Improving the Mapping of Smith-Waterman Sequence Database Searches onto CUDA-Enabled GPUs

1Department of Medical Informatics, Tzu Chi University, Hualien 970, Taiwan
2Department of Computer Science and Information Engineering, National Changhua University of Education, Changhua 500, Taiwan

Received 23 January 2015; Revised 25 May 2015; Accepted 8 June 2015

Academic Editor: Liam McGuffin

Copyright © 2015 Liang-Tsung Huang et al. This is an open access article distributed under the Creative Commons Attribution License, which permits unrestricted use, distribution, and reproduction in any medium, provided the original work is properly cited.
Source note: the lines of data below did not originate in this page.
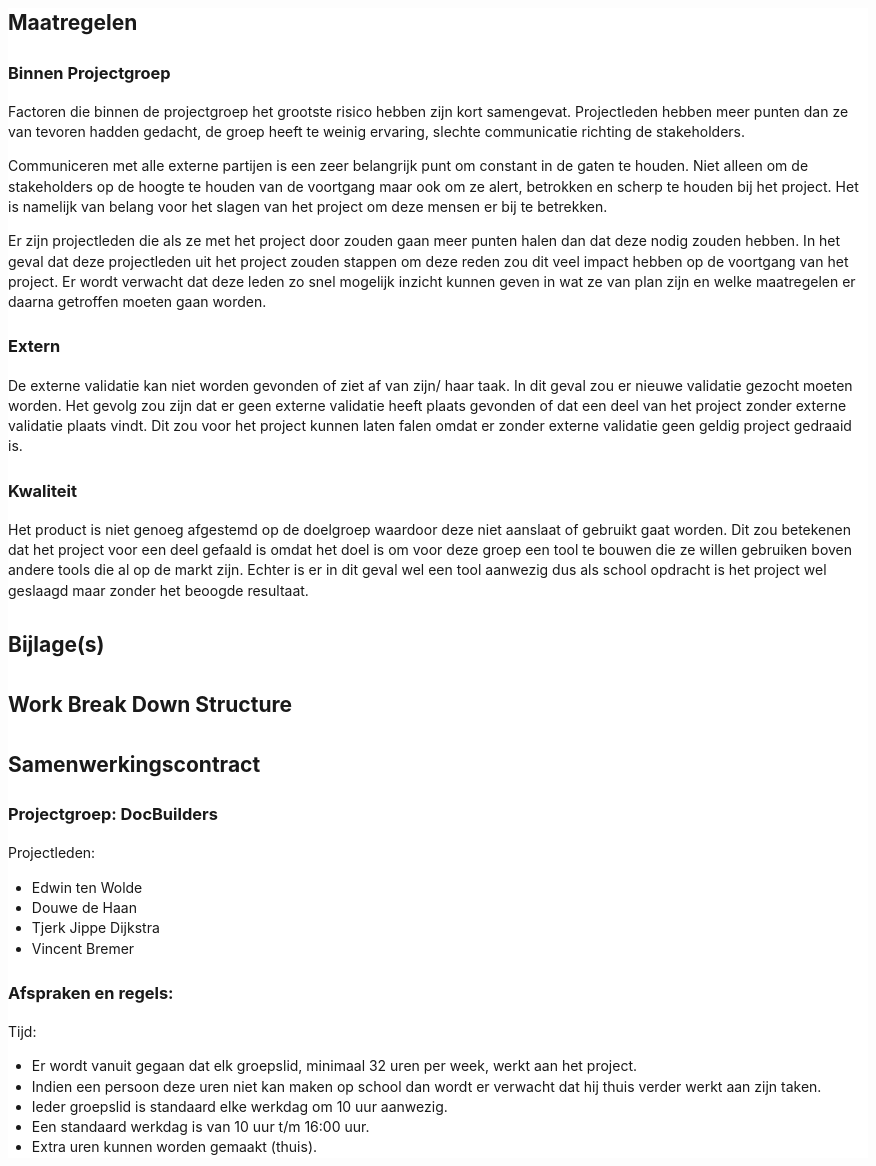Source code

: ## Maatregelen
### Binnen Projectgroep
Factoren die binnen de projectgroep het grootste risico hebben zijn kort samengevat. Projectleden hebben meer punten dan ze van tevoren hadden gedacht, de groep heeft te weinig ervaring, slechte communicatie richting de stakeholders.

Communiceren met alle externe partijen is een zeer belangrijk punt om constant in de gaten te houden. Niet alleen om de stakeholders op de hoogte te houden van de voortgang maar ook om ze alert, betrokken en scherp te houden bij het project. Het is namelijk van belang voor het slagen van het project om deze mensen er bij te betrekken.

Er zijn projectleden die als ze met het project door zouden gaan meer punten halen dan dat deze nodig zouden hebben. In het geval dat deze projectleden uit het project zouden stappen om deze reden zou dit veel impact hebben op de voortgang van het project. Er wordt verwacht dat deze leden zo snel mogelijk inzicht kunnen geven in wat ze van plan zijn en welke maatregelen er daarna getroffen moeten gaan worden.

### Extern
De externe validatie kan niet worden gevonden of ziet af van zijn/ haar taak. In dit geval zou er nieuwe validatie gezocht moeten worden. Het gevolg zou zijn dat er geen externe validatie heeft plaats gevonden of dat een deel van het project zonder externe validatie plaats vindt. Dit zou voor het project kunnen laten falen omdat er zonder externe validatie geen geldig project gedraaid is.

### Kwaliteit
Het product is niet genoeg afgestemd op de doelgroep waardoor deze niet aanslaat of gebruikt gaat worden. Dit zou betekenen dat het project voor een deel gefaald is omdat het doel is om voor deze groep een tool te bouwen die ze willen gebruiken boven andere tools die al op de markt zijn. Echter is er in dit geval wel een tool aanwezig dus als school opdracht is het project wel geslaagd maar zonder het beoogde resultaat.

## Bijlage(s)
## Work Break Down Structure



## Samenwerkingscontract
### Projectgroep: DocBuilders
Projectleden:

- Edwin ten Wolde
- Douwe de Haan
- Tjerk Jippe Dijkstra
- Vincent Bremer

### Afspraken en regels:

Tijd:

- Er wordt vanuit gegaan dat elk groepslid, minimaal 32 uren per week, werkt aan het project.
- Indien een persoon deze uren niet kan maken op school dan wordt er verwacht dat hij thuis verder werkt aan zijn taken.
- Ieder groepslid is standaard elke werkdag om 10 uur aanwezig.
- Een standaard werkdag is van 10 uur t/m 16:00 uur.
- Extra uren kunnen worden gemaakt (thuis).

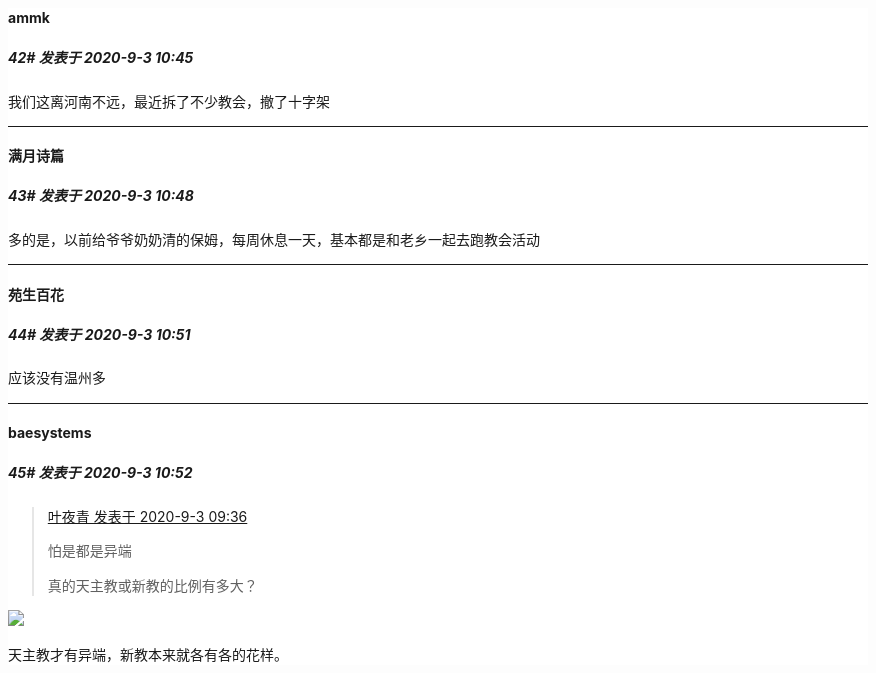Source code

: ####  ammk  
##### 42#       发表于 2020-9-3 10:45




我们这离河南不远，最近拆了不少教会，撤了十字架







-----

####  满月诗篇  
##### 43#       发表于 2020-9-3 10:48




多的是，以前给爷爷奶奶清的保姆，每周休息一天，基本都是和老乡一起去跑教会活动







-----

####  苑生百花  
##### 44#       发表于 2020-9-3 10:51




应该没有温州多







-----

####  baesystems  
##### 45#       发表于 2020-9-3 10:52



<blockquote><a href="httphttps://bbs.saraba1st.com/2b/forum.php?mod=redirect&amp;goto=findpost&amp;pid=48626287&amp;ptid=1957903" target="_blank">叶夜青 发表于 2020-9-3 09:36</a>

怕是都是异端


真的天主教或新教的比例有多大？</blockquote>
<img src="https://static.saraba1st.com/image/smiley/face2017/065.png" referrerpolicy="no-referrer">

天主教才有异端，新教本来就各有各的花样。





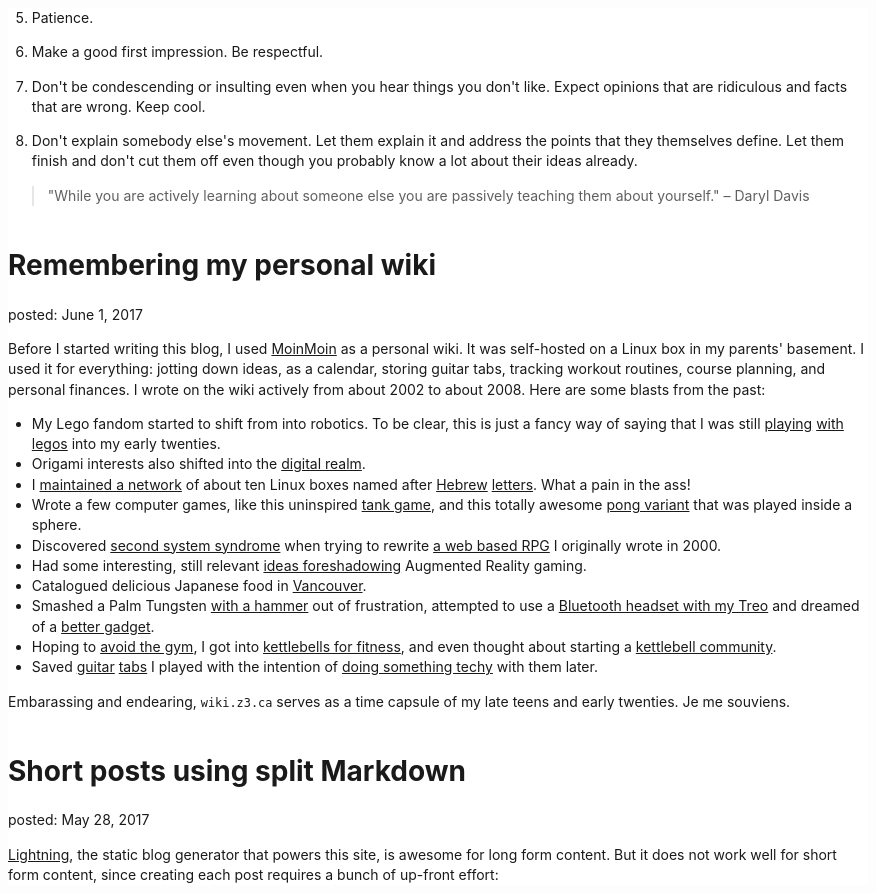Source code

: 5. Patience.

6. Make a good first impression. Be respectful. 

7. Don't be condescending or insulting even when you hear things you don't like.
   Expect opinions that are ridiculous and facts that are wrong. Keep cool. 

8. Don't explain somebody else's movement. Let them explain it and address the
   points that they themselves define. Let them finish and don't cut them off
   even though you probably know a lot about their ideas already. 

> "While you are actively learning about someone else you are passively teaching
> them about yourself." – Daryl Davis

[1]: http://loveandradio.org/2014/02/the-silver-dollar/
[2]: http://loveandradio.org/2017/02/how-to-argue/


Remembering my personal wiki
===
posted: June 1, 2017

Before I started writing this blog, I used [MoinMoin][moin] as a personal wiki.
It was self-hosted on a Linux box in my parents' basement. I used it for
everything: jotting down ideas, as a calendar, storing guitar tabs, tracking
workout routines, course planning, and personal finances. I wrote on the wiki
actively from about 2002 to about 2008. Here are some blasts from the past:

- My Lego fandom started to shift from into robotics. To be clear,
  this is just a fancy way of saying that I was still [playing][l1] [with][l2]
  [legos][l3] into my early twenties.
- Origami interests also shifted into the [digital realm][origami].
- I [maintained a network][sysadmin] of about ten Linux boxes named after
  [Hebrew][aleph] [letters][zayin]. What a pain in the ass!
- Wrote a few computer games, like this uninspired [tank game][tank], and this
  totally awesome [pong variant][sponge] that was played inside a sphere.
- Discovered [second system syndrome][sss] when trying to rewrite [a web based
  RPG][alienation] I originally wrote in 2000.
- Had some interesting, still relevant [ideas foreshadowing][gpsrpg] Augmented
  Reality gaming.
- Catalogued delicious Japanese food in [Vancouver][japan-van].
- Smashed a Palm Tungsten [with a hammer][tungsten] out of frustration,
  attempted to use a [Bluetooth headset with my Treo][treo] and dreamed of a
  [better gadget][gadget].
- Hoping to [avoid the gym][matrix], I got into [kettlebells for fitness][kb],
  and even thought about starting a [kettlebell community][gireviki].
- Saved [guitar][g1] [tabs][g2] I played with the intention of
  [doing something techy][g3] with them later.

Embarassing and endearing, `wiki.z3.ca` serves as a time capsule of my late
teens and early twenties. Je me souviens.

[sss]: https://en.wikipedia.org/wiki/Second-system_effect
[alienation]: http://wiki.z3.ca/Alienation/
[g1]: http://wiki.z3.ca/Guitar(2f)Gravedigger/
[g2]: http://wiki.z3.ca/Guitar(2f)WildMountainThyme/
[g3]: http://wiki.z3.ca/LibTab/
[l1]: http://wiki.z3.ca/Bartender/
[l2]: http://wiki.z3.ca/CardDealer/
[l3]: http://wiki.z3.ca/VerticalCrossBeams/
[gpsrpg]: http://wiki.z3.ca/GpsRpg/
[sysadmin]: http://wiki.z3.ca/Network/
[aleph]: http://wiki.z3.ca/Aleph/
[zayin]: http://wiki.z3.ca/Zayin/
[t1]: http://wiki.z3.ca/FacebookLexicon/
[t2]: http://wiki.z3.ca/TungstenDestruction/
[japan-van]: http://wiki.z3.ca/JapaneseRestaurants/
[japan-tor]: http://wiki.z3.ca/TorontoJapaneseRestaurants/
[matrix]: http://wiki.z3.ca/MatrixWorkouts/
[kb]: http://wiki.z3.ca/Kettlebells/
[gireviki]: http://wiki.z3.ca/Gireviki/
[origami]: http://wiki.z3.ca/OrigamiSoftware/
[tank]: http://wiki.z3.ca/ArcadeTank/
[sponge]: http://wiki.z3.ca/Sponge/
[moin]: https://moinmo.in
[tungsten]: http://wiki.z3.ca/TungstenDestruction/
[treo]: http://wiki.z3.ca/TreoBluetoothHeadsets/
[gadget]: http://wiki.z3.ca/DreamGadget/



Short posts using split Markdown
===
posted: May 28, 2017

[Lightning][lightning], the static blog generator that powers this site, is
awesome for long form content. But it does not work well for short form content,
since creating each post requires a bunch of up-front effort:


[smartpeople]: https://twitter.com/borismus/lists/smartpeople
[madrigal]: https://www.theatlantic.com/magazine/archive/2018/04/the-case-against-retweets/554078/
[no-rt]: https://medium.com/@Luca/how-to-turn-off-retweets-for-everyone-99dd835c10f8
[lynched]: http://smus.com/notes/2018/lynched-on-twitter/
[filter]: https://support.twitter.com/articles/20169398
[berlin]: https://www.cs.utexas.edu/users/vl/notes/berlin.html
[chapman-rationality]: https://meaningness.com/non-theistic-eternalism
[chapman-nihilism]: https://meaningness.com/extreme-examples-eternalism-and-nihilism
[meaningness]: https://meaningness.com/
[middle-way]: https://en.wikipedia.org/wiki/Middle_Way
[gopnik]: https://www.theatlantic.com/magazine/archive/2018/04/steven-pinker-enlightenment-now/554054/ 
[third-alternative]: https://www.lesswrong.com/posts/erGipespbbzdG5zYb/the-third-alternative
[bm]: http://www.theverge.com/2016/10/25/13401020/black-mirror-season-3-episode-2-playtest-recap
[bradbury]: http://www.veddma.com/veddma/Veldt.htm
[misty]: https://genius.com/Father-john-misty-total-entertainment-forever-lyrics
[nozick]: https://en.wikipedia.org/wiki/Experience_machine
[asches]: http://slatestarcodex.com/2014/06/03/asches-to-asches/
[win]: https://wiki.lesswrong.com/wiki/Rationality_is_systematized_winning
[minsky]: https://www.wired.com/2016/01/marvin-minskys-marvelous-meat-machine/
[amish]: http://slatestarcodex.com/2018/04/02/are-the-amish-unhappy-super-happy-just-meh/
[newcomb]: https://en.wikipedia.org/wiki/Newcomb%27s_paradox
[multiply]: https://wiki.lesswrong.com/wiki/Shut_up_and_multiply
[simon]: https://en.wikipedia.org/wiki/Bounded_rationality
[chaos]: http://awesci.com/double-pendulum-and-why-we-can-never-predict-weather/
[eco]: https://en.wikipedia.org/wiki/Ecological_rationality
[putanumonit]: https://putanumonit.com/
[pm]: http://www.npr.org/sections/money/2014/10/21/357629765/when-women-stopped-coding
[repl]: https://en.wikipedia.org/wiki/Replication_crisis
[shtetl]: https://www.scottaaronson.com/blog/?p=3389
[interest]: https://heterodoxacademy.org/2017/08/10/the-google-memo-what-does-the-research-say-about-gender-differences/
[countries]: https://slatestarcodex.com/2017/08/07/contra-grant-on-exaggerated-differences/
[a16z]: https://a16z.com/2017/07/15/popularity-addiction-thompson-alter/
[box]: http://www.boxofficemojo.com/yearly/
[link]: /easier-link-blogging/
[mmd]: http://fletcher.github.io/MultiMarkdown-5/transclusion.html
[books]: /books
[notes]: /notes
[notes-md]: https://github.com/borismus/smus.com/blob/master/notes_all.md
[lightning]: https://github.com/borismus/lightning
Sequence alignment lies at heart of the bioinformatics. The Smith-Waterman algorithm is one of the key sequence search algorithms and has gained popularity due to improved implementations and rapidly increasing compute power. Recently, the Smith-Waterman algorithm has been successfully mapped onto the emerging general-purpose graphics processing units (GPUs). In this paper, we focused on how to improve the mapping, especially for short query sequences, by better usage of shared memory. We performed and evaluated the proposed method on two different platforms (Tesla C1060 and Tesla K20) and compared it with two classic methods in CUDASW++. Further, the performance on different numbers of threads and blocks has been analyzed. The results showed that the proposed method significantly improves Smith-Waterman algorithm on CUDA-enabled GPUs in proper allocation of block and thread numbers.